Tuesday, May 8, 2012

A Cheyne_Reaction

The Editor enjoys some food and wine at the Holden Manz Franschhoek Kitchen | The Month May 2012

“I made Kate Moss eat” reads part of the Twitter bio of Chef Cheyne Morrisby, the new man in charge of the Franschhoek Kitchen at the Holden Manz wine estate. Anyone prepared to share a claim like that, deserves a little attention.

So it was with pleasure that I accepted an opportunity recently to join Cheyne at the Franschhoek Kitchen to enjoy one of the Holden Manz “Winemakers’ Dinners” and a night’s stay over at the Holden Manz 5-star Country House – lest the winemakers got me to drink the way Cheyne got Kate to eat. The dinners are a relaxed affair and generally see the chef pair four dishes to each of the four wines presented, by four different winemakers, on the night.

The theme of the evening was ‘Shiraz’ and after a little bubbly upon
arrival and some convivial chatter on the restaurant terrace that overlooks a vineyard or two in the direction of the Guest House, we took our seats to put both winemakers and chef to the test.

A 2009 Eagle’s Nest Shiraz was paired with Venison tataki, a grape and onion marmalade and goats cheese.
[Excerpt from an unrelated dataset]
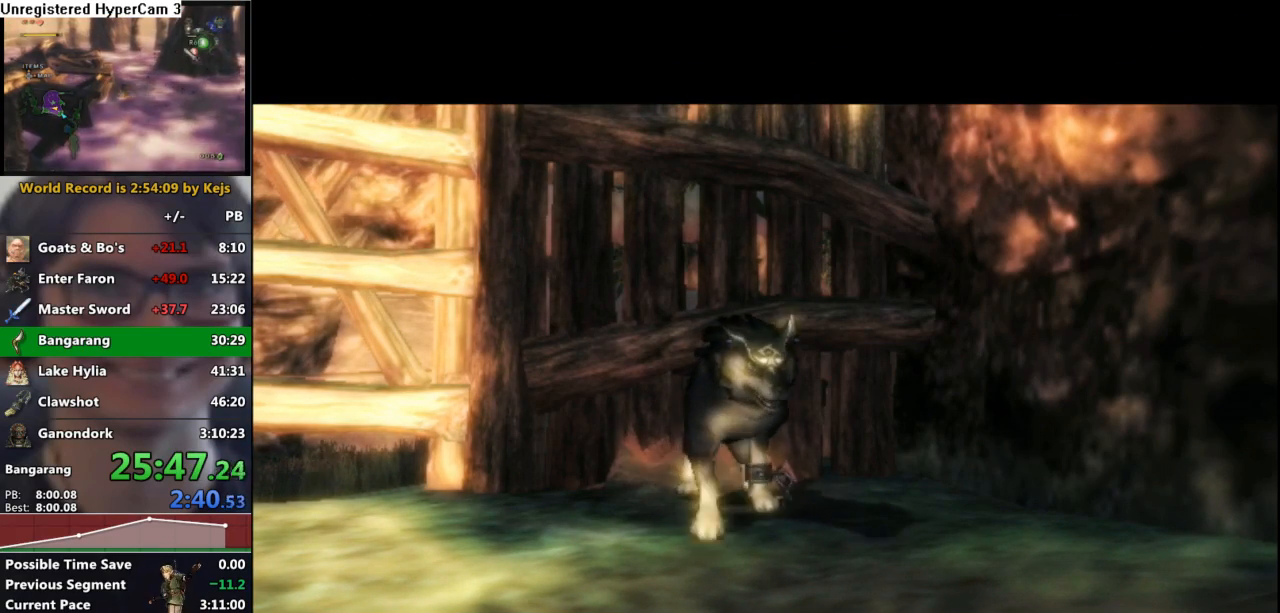
{"buttons": [], "left_stick": "down-left", "right_stick": "center", "events": [[50, "A", "up"], [100, "A", "down"], [183, "A", "up"], [267, "A", "down"], [350, "A", "up"], [417, "A", "down"], [500, "A", "up"]]}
The white pepper, evident on the nose of the Shiraz, and the dark red berry flavours that follow were made all the fresher and cleaner thanks to the venison and, as introductions go, I can’t imagine many being better.

With plates cleared and another round of wines poured, this time the Mullineux Syrah 2010, it was clear that, at our table at least, diners were gearing up for a good time. That three of the four winemakers happened to be our table companions and that the gentleman and his wife opposite me were authentic French wine farm owners from Champagne, certainly helped. Not that any of the other tables seemed lacking in characters!

The Mullineux Syrah 2010 is more smoky black pepper than white, yet exhibits an almost Fynbos-like scent; it’s a seriously attractive wine and was my favourite of the night. For this wine Cheyne produced an Asian mushroom medley with a puff pastry square and deep fried coconut milk. The latter had us tasting, re-tasting and deliberating for long enough to call for a top-up of our wine and conclude that the pairing had resulted in a hung jury.

The main course for the evening was a Rack of Lamb, wasabi cream potatoes and a pomegranate and ginger glaze. Glancing down at the menu I saw that the lamb had been paired with the Holden Manz Shiraz 2008. Looking up I caught the eye of Schalk Opperman, the Holden Manz winemaker. “This is an eighty-rand bottle of wine,” I said rather bluntly, “and you think it’ll carry main better than any of the others that go in the two-hundred-plus category?” Schalk laughed nervously. “I haven’t had the dish that Cheyne’s going to serve, but I trust him,” he responded, still nervously. “And if he’s wrong,” he continued, “I can always say I didn’t make this wine!”

The pairing of the succulent lamb, with all the intense flavours brought to the plate by the rich accompanying miso jus, surprised all at our table. “Pity you can’t take credit for the wine, hey Schalk,” teased one of the other winemakers, as he managed to wangle a top-up. The ripe fruit flavours of the 2008 Holden Manz Shiraz are balanced by strong savoury characteristics and a full, soft mouth feel – it was perfect with the lamb and a bit of kick in the pants for those of us who tend to shop according to price.

A dessert of Blue Cheese Cheesecake with fig tempura and toasted sesame brittle completed the evening’s line-up and was paired with a recently bottled 2009 AA Badenhorst Shiraz/Mourvedre/Grenache/Cinsault. Despite not yet settling fully in the bottle, the wine’s obvious pedigree was already in evidence with a pepper and perfume nose and overt black cherry flavours. The wine’s dry yet flavourful finish made it a perfect partner to the not too-sweet cheesecake.

As those of us who weren’t heading off home across the Winelands lingered to enjoy coffee and the tranquillity of the evening outside, I thought back to my high school physics lessons involving chain reactions. Funny that we were never taught that there are some chain reactions that simply lead to smiles. 

The next Winemakers’ Dinner takes place on Wednesday the 16th of May and features Merlot. See the ad below for contact details.

Holden Manz presently has a special rate on accommodation at their Country House, and from May to the end of July, the Winter Secret package is only R995 per person per night. The picturesque setting just outside Franschhoek, amidst fruit orchards and vines, is secluded enough to offer peace and complete privacy, but not that far removed from everything to leave you feeling isolated.

The Country House features some exquisite art pieces, a beautiful courtyard koi pond, comfortable rooms with private outdoor seating and the best breakfast and service I have experienced in a long time. The attentive staff had me feeling at home from the moment I entered the front door and the additional offering of the adjacent spa, the Franschhoek Kitchen or a picnic on the banks of the Franschhoek River close by, make this a must-do for anyone intent on experiencing the best that the Winelands has to offer.